Miss America 2005, the 78th Miss America pageant, was held in Atlantic City on Saturday, September 18, 2004, following a week of events including the preliminary competition.

The pageant was broadcast live on ABC from Boardwalk Hall in Atlantic City. Although this was not known at the time, this pageant would be the last held in Atlantic City until 2013, as the pageant moved to Las Vegas, Nevada beginning in 2006. It was also the last one to be televised by an over-the-air network until 2011.

At the conclusion of the final night of competition, Ericka Dunlap crowned Deidre Downs of Alabama as her successor.

Selection of contestants
One delegate from each state was chosen in state pageants held in mid-2005. Prior to competing in state pageants, the majority of delegates first were required to win a local title. Each delegates title is pre-dated to 2005, for example Deidre Downs was "Miss Alabama 2004" rather than "Miss Alabama 2005".

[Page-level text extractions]
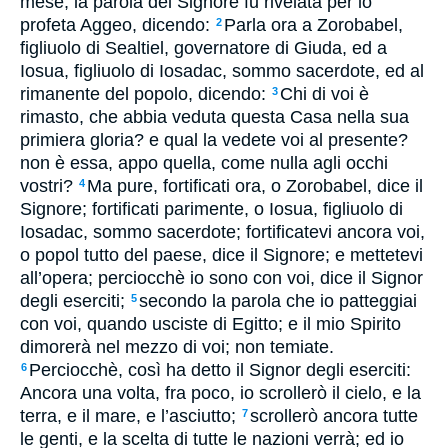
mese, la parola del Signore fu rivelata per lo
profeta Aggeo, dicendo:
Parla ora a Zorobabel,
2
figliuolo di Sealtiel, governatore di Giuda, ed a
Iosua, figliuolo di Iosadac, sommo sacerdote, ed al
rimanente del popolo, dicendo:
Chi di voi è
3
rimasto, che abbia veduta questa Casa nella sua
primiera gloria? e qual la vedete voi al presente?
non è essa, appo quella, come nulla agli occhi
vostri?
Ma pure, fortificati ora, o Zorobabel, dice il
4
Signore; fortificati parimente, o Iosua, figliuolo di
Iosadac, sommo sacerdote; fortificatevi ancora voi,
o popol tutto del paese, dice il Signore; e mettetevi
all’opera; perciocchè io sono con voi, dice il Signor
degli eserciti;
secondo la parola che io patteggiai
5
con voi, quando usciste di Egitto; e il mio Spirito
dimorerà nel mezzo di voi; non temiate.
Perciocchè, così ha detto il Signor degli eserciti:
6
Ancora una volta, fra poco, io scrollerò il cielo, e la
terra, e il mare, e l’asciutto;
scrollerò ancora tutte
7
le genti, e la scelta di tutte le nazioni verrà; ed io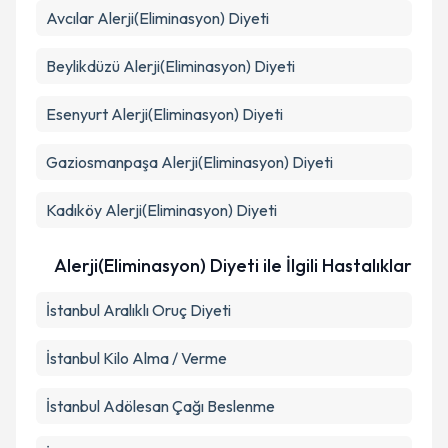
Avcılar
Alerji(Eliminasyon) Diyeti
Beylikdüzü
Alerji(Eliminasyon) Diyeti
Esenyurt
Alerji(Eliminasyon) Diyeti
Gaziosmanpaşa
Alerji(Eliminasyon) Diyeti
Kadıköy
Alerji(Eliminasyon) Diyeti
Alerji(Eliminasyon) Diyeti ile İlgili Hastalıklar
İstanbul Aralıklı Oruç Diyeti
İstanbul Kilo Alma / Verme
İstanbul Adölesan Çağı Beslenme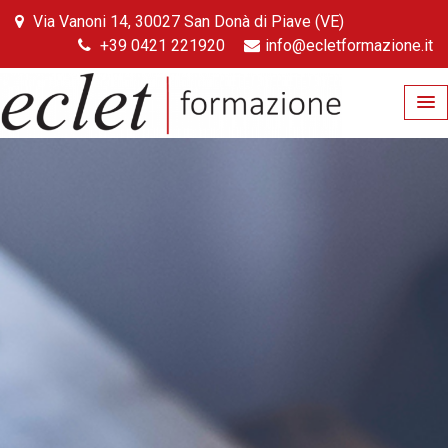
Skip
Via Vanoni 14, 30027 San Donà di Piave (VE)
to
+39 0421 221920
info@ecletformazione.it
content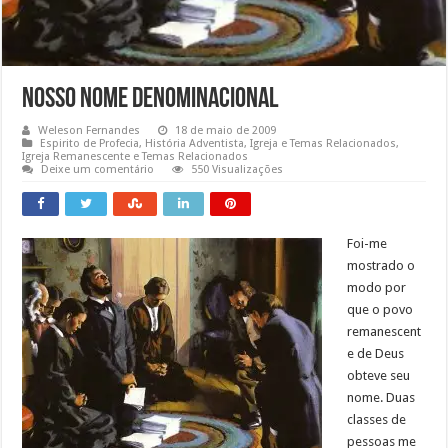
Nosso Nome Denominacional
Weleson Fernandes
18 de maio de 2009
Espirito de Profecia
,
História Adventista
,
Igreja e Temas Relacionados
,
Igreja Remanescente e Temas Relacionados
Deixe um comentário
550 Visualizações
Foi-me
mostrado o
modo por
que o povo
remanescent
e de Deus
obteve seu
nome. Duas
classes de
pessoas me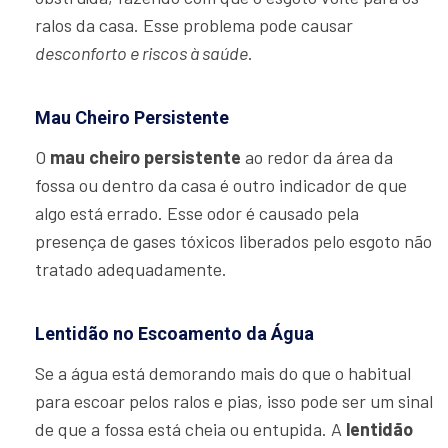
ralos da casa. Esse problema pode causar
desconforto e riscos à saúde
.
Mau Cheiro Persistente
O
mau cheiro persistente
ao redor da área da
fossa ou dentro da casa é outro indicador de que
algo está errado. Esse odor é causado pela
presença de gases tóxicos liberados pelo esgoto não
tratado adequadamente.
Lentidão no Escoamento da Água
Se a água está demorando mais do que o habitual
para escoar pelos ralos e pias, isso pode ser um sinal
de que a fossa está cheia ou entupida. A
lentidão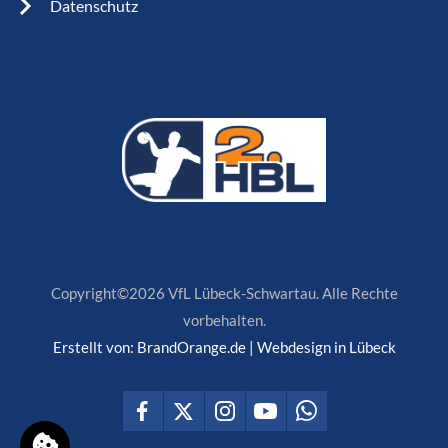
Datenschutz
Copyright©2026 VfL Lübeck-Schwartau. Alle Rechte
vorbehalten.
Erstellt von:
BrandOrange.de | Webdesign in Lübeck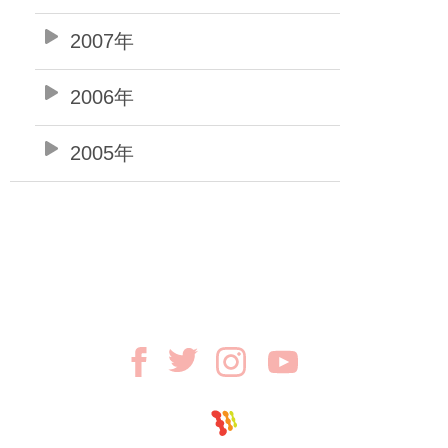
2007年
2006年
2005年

==

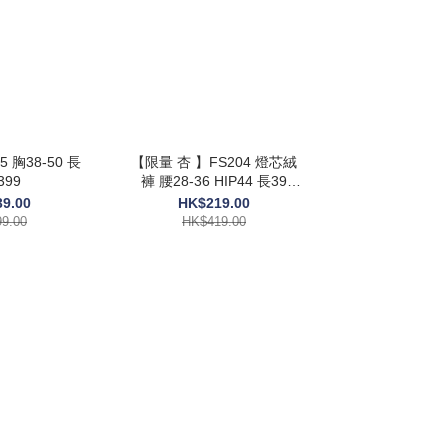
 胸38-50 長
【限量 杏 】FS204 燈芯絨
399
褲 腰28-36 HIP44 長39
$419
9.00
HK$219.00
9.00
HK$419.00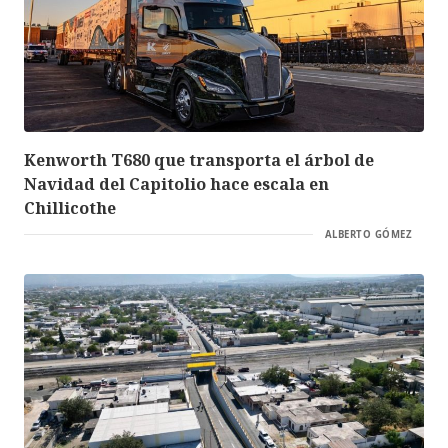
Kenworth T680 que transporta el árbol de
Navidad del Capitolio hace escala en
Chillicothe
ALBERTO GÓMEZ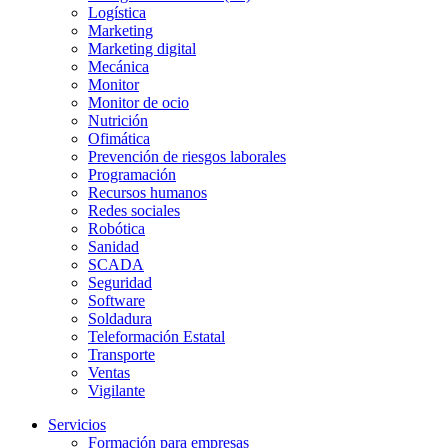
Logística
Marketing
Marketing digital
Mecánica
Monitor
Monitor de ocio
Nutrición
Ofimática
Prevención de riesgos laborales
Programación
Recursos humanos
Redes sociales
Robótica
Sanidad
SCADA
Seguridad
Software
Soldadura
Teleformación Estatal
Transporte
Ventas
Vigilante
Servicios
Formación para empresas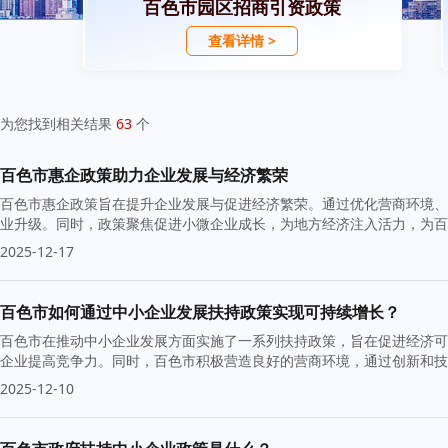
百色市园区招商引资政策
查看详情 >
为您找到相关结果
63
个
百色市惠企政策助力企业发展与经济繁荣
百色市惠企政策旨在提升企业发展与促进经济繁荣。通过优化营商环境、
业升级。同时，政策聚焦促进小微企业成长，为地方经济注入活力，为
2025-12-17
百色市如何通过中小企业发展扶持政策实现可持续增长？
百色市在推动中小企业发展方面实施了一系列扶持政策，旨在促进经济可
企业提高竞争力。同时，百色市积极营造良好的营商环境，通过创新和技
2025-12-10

...

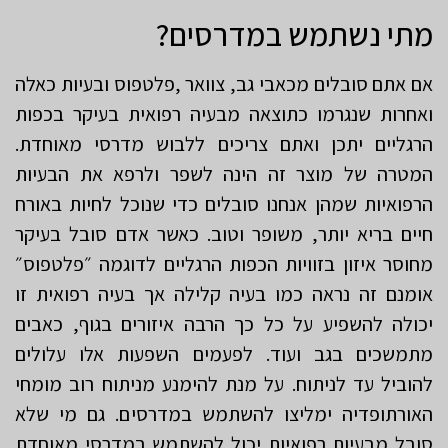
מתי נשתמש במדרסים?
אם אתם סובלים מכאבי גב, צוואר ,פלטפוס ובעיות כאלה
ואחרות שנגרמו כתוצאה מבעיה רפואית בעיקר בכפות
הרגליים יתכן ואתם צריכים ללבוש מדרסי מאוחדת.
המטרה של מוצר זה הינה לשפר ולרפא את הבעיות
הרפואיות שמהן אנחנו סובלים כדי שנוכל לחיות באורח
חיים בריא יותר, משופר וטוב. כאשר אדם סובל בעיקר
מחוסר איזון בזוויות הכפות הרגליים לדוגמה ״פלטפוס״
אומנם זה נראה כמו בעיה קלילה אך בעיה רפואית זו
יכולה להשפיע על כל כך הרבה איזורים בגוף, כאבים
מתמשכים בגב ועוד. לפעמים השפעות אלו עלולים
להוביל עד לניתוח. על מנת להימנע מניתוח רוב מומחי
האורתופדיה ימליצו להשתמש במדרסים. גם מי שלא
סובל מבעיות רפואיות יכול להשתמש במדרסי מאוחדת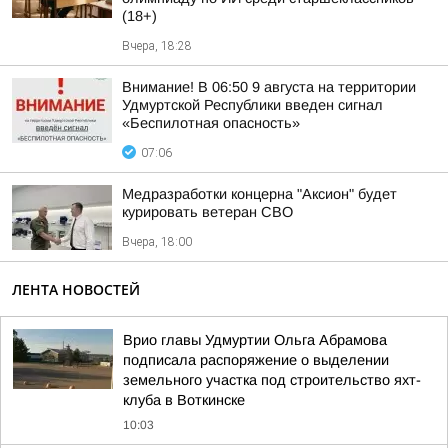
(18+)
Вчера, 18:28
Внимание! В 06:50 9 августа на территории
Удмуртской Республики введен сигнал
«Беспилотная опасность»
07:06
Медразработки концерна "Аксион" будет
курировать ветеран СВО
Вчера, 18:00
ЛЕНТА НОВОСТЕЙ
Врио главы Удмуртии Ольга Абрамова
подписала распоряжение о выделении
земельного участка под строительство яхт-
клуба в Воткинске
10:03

* _LIST OF TASKS_
**a.** In the Miss America 2005 article, replace "pageant" with "contest" and give everything from "Miss America 2005, the" down to "as her successor.".
**b.** Translate this sentence from the Miss America 2005 article into Spanish: "The pageant was broadcast live on ABC from Boardwalk Hall in Atlantic City."
**c.** Carry the Miss America 2005 article forward from its last sentence.

* _ANSWERS FOR EACH ITEM_
**a.**
Miss America 2005, the 78th Miss America contest, was held in Atlantic City on Saturday, September 18, 2004, following a week of events including the preliminary competition.

The contest was broadcast live on ABC from Boardwalk Hall in Atlantic City. Although this was not known at the time, this contest would be the last held in Atlantic City until 2013, as the contest moved to Las Vegas, Nevada beginning in 2006. It was also the last one to be televised by an over-the-air network until 2011.

At the conclusion of the final night of competition, Ericka Dunlap crowned Deidre Downs of Alabama as her successor.

**b.** El certamen se transmitió en vivo por ABC desde el Boardwalk Hall en Atlantic City.

**c.**
Many contestants competed in state pageants in both the Miss America and Miss USA systems numerous times before winning titles, and some had previously in other states to those which they won their state title.

All contestants were required to be between the ages of 17-24, unmarried and a citizen of the United States. They were also required to meet residency and education requirements.

Competition
All delegates compete in an interview competition with the judges, based on their platform issue, and also in the swimsuit, evening gown and talent competitions.

Prior to the nationally televised competition, the delegates participate in three nights of preliminary competition (accounting for 30% of final night's score), where preliminary award winners are chosen in each category.

During the final telecast, following the announcement of the semi-finalists, the top ten competed in casual wear and swimsuit (each worth 15% and 10% of final night's score, respectively). The top five went on to compete in evening gown (15% of score) and took part in a quiz show (20% of score) that replaced the onstage question that year. The final two contestants (Miss Alabama 2004, Deidre Downs and Miss Louisiana 2004, Jennifer Dupont) standing advanced to the first-ever head-to-head talent competition (20% of score), the final event that determined who would become Miss America 2005.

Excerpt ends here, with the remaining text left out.